How to complete this task:
Your response should be the complete listing, copied exactly.

Provided entries:
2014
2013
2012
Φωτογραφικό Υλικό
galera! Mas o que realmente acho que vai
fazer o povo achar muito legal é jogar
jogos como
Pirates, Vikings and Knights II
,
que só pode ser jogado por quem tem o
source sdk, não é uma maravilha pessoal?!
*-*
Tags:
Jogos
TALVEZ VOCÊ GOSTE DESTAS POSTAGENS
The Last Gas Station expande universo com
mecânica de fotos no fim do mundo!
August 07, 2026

Response:
2014
2013
2012
Φωτογραφικό Υλικό
galera! Mas o que realmente acho que vai
fazer o povo achar muito legal é jogar
jogos como
Pirates, Vikings and Knights II
,
que só pode ser jogado por quem tem o
source sdk, não é uma maravilha pessoal?!
*-*
Tags:
Jogos
TALVEZ VOCÊ GOSTE DESTAS POSTAGENS
The Last Gas Station expande universo com
mecânica de fotos no fim do mundo!
August 07, 2026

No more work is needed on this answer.